Linda clings to the notion that once her daughter’s tube is removed—and the ceiling is fixed—things will go back to normal. By the end, when the family of three is reunited, at least for a while, the sense of a fever breaking may not signal a happy ending. But a song sung by mother and daughter, and reprised during the end credits, serves as a life raft. Harry Nilsson’s Think About Your Troubles presents a clear-eyed view of life as circular, and uses sharp humor to get past the fear of death and recognize impermanence.
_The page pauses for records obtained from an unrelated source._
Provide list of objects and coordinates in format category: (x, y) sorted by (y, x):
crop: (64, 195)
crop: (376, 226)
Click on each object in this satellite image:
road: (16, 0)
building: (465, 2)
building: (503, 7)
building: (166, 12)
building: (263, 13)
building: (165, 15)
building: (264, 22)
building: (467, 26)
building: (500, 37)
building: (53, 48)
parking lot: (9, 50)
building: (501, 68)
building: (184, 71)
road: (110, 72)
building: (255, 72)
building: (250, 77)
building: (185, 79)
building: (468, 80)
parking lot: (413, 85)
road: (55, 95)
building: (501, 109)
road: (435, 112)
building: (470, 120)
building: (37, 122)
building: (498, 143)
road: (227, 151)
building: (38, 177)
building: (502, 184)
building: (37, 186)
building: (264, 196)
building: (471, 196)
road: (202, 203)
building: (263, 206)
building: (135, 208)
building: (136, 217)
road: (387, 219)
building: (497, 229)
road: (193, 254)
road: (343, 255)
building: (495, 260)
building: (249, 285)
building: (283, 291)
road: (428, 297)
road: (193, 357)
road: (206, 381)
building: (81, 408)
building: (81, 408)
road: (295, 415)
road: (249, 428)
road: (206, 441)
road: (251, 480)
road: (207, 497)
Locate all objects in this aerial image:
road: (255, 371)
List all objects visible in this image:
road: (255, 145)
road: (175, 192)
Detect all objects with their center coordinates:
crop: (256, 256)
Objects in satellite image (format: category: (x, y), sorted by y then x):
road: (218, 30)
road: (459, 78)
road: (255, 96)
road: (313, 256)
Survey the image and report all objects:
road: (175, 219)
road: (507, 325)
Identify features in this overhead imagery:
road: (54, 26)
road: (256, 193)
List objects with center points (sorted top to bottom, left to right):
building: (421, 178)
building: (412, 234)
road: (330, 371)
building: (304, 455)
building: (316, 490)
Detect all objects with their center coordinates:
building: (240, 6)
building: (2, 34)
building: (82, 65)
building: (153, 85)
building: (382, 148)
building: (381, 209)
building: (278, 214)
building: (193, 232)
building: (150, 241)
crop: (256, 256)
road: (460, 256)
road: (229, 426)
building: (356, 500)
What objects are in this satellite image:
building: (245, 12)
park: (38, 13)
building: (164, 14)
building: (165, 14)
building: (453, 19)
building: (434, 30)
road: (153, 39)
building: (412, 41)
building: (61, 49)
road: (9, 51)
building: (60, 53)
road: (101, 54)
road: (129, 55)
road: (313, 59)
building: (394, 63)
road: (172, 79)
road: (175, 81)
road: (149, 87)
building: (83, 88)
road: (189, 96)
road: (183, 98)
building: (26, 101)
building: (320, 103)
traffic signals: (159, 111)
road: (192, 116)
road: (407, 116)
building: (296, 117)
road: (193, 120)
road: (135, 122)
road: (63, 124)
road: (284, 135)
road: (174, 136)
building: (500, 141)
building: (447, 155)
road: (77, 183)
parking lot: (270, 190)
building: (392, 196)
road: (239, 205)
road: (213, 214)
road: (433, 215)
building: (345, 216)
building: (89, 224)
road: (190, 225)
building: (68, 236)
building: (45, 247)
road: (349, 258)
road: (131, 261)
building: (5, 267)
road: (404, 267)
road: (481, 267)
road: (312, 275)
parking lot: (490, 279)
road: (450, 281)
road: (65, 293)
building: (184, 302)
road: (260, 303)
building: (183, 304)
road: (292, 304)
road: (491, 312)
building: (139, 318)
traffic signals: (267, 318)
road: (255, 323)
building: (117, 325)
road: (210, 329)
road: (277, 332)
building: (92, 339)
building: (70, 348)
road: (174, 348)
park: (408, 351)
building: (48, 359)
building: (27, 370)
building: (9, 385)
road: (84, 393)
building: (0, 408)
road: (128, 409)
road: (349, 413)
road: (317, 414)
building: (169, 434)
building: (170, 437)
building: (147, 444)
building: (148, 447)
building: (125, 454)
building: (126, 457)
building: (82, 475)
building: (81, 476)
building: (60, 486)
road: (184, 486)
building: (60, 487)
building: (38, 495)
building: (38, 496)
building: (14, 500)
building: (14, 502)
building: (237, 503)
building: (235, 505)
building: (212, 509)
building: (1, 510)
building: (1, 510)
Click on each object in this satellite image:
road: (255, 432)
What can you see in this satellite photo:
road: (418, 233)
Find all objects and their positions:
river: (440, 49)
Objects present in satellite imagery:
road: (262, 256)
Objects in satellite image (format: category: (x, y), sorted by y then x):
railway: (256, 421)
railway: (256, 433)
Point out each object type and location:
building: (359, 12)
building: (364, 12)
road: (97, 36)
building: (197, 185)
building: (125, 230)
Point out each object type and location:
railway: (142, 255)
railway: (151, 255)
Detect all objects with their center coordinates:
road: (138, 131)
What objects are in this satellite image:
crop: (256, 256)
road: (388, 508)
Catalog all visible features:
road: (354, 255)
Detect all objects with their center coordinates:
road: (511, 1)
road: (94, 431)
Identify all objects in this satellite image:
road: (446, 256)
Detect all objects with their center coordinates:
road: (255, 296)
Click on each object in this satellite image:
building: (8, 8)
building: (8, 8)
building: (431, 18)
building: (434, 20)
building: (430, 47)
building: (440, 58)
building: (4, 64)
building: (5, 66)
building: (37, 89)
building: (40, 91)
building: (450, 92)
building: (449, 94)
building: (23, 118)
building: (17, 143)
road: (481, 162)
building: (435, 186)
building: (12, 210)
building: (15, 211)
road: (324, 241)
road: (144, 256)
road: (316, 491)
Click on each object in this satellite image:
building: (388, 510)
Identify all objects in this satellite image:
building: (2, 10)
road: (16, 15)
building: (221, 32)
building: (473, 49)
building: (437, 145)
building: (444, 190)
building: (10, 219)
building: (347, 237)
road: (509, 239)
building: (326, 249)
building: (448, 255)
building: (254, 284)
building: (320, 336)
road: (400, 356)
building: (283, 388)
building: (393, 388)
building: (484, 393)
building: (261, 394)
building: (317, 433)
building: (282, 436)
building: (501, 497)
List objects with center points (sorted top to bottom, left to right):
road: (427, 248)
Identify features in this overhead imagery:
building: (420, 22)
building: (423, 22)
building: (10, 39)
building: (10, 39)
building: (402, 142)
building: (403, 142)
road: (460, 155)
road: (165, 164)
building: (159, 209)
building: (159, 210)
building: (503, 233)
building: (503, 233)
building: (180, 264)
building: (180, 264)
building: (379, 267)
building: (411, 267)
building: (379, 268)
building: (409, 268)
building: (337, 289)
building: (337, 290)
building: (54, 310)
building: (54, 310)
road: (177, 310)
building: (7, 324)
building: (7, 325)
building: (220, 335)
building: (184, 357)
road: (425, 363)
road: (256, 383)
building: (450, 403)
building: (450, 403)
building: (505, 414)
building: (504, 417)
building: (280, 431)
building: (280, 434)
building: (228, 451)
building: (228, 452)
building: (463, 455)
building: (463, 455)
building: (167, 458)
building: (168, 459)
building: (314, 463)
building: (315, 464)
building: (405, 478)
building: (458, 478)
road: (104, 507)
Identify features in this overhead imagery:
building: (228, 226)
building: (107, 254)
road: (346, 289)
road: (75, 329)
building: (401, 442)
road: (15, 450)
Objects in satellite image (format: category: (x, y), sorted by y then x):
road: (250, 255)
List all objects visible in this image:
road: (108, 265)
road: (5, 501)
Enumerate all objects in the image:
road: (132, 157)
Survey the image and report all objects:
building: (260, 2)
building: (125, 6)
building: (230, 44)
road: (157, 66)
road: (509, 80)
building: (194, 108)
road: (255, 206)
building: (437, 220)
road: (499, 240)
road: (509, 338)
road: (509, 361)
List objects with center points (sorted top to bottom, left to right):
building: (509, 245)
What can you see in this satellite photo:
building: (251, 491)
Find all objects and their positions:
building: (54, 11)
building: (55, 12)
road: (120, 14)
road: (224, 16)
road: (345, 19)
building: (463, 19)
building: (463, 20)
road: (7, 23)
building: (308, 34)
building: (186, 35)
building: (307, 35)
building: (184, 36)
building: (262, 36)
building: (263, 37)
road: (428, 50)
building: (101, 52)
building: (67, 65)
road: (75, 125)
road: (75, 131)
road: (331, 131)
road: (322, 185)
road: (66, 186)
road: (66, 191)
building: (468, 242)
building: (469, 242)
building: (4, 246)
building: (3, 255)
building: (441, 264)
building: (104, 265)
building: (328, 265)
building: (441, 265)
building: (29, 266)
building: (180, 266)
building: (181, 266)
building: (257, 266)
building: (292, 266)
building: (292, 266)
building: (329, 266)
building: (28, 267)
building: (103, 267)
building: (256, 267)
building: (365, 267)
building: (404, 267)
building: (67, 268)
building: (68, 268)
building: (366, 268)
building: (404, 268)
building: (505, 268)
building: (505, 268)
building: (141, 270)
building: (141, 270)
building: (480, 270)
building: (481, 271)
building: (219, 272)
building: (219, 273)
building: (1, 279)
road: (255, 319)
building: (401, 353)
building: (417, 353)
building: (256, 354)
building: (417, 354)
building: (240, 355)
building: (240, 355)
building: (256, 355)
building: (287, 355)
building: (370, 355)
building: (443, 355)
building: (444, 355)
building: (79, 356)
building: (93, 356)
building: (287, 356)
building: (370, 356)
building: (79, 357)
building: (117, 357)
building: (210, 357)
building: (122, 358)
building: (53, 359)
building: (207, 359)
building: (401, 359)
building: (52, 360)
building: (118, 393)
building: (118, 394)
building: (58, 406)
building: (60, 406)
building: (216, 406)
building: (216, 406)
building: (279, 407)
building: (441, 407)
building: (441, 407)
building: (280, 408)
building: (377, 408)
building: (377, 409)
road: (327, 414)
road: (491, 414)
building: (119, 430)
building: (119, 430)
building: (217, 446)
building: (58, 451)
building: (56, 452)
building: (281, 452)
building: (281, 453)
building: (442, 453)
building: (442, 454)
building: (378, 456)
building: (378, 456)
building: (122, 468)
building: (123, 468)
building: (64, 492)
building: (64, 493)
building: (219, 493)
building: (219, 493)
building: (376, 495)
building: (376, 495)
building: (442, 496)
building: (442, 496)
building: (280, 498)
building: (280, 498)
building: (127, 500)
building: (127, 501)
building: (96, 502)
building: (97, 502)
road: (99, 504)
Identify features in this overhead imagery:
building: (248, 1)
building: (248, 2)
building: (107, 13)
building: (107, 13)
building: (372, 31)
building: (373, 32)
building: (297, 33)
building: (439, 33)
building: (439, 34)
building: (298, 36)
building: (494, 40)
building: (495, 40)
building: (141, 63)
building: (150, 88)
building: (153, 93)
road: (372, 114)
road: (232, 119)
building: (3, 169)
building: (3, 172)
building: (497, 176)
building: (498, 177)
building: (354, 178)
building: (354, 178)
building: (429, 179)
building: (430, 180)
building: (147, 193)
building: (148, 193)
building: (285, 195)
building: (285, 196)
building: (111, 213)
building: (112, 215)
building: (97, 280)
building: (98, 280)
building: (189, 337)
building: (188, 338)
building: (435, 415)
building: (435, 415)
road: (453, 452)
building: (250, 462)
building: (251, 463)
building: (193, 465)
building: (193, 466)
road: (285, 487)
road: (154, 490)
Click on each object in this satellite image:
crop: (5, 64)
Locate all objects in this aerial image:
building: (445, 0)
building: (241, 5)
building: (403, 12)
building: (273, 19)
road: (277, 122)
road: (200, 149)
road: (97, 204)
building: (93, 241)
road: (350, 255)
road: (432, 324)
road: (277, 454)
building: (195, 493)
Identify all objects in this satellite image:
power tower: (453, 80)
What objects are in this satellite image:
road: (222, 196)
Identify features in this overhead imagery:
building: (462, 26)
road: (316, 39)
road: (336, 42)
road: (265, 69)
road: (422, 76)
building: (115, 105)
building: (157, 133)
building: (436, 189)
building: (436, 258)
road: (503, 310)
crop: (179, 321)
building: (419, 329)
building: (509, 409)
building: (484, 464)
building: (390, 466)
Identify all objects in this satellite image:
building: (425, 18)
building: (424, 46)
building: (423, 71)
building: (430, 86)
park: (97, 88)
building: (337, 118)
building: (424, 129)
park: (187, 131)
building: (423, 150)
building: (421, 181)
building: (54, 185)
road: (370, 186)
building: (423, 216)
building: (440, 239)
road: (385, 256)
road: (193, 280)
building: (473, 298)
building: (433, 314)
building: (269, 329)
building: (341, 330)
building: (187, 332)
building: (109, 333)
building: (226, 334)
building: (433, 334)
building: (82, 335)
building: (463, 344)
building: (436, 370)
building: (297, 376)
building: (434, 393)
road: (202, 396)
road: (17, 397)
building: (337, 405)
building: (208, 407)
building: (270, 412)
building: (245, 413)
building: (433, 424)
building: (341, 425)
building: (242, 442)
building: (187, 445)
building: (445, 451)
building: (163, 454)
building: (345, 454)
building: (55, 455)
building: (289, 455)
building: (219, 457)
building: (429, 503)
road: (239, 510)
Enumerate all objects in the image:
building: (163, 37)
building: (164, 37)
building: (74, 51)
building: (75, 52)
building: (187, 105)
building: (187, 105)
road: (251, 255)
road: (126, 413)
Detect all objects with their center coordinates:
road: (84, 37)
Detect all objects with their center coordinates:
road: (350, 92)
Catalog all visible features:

If I Had Legs’ director of photography, Christopher Messina, is a valuable collaborator here. As well as the great performances from Byrne and O’Brien, there are terrific turns by Danielle MacDonald (star of the 2017 Patti Cake$) as Caroline; Daniel Zolghagri (star of the 2022 Funny Pages) as Linda’s patient Stephen, who’s infatuated with her; A$AP Rocky (Highest 2 Lowest) as Jamie; and Delaney Quinn, who’s heard and partially seen as the daughter. Bronstein’s filmmaker husband Ron Bronstein—who directed one of my favorite no-budget indies, Frownland—is the voice on the phone of Caroline’s husband, who’s profoundly indifferent to his parenting duties. Mary and Ron have a daughter, Faye Bronstein, to whom If I Had Legs I’d Kick You is dedicated.


Betsy Sherman has written about movies, old and new, for The Boston Globe, The Boston Phoenix, and The Improper Bostonian, among others. She holds a degree in archives management from Simmons Graduate School of Library and Information Science. When she grows up, she wants to be Barbara Stanwyck.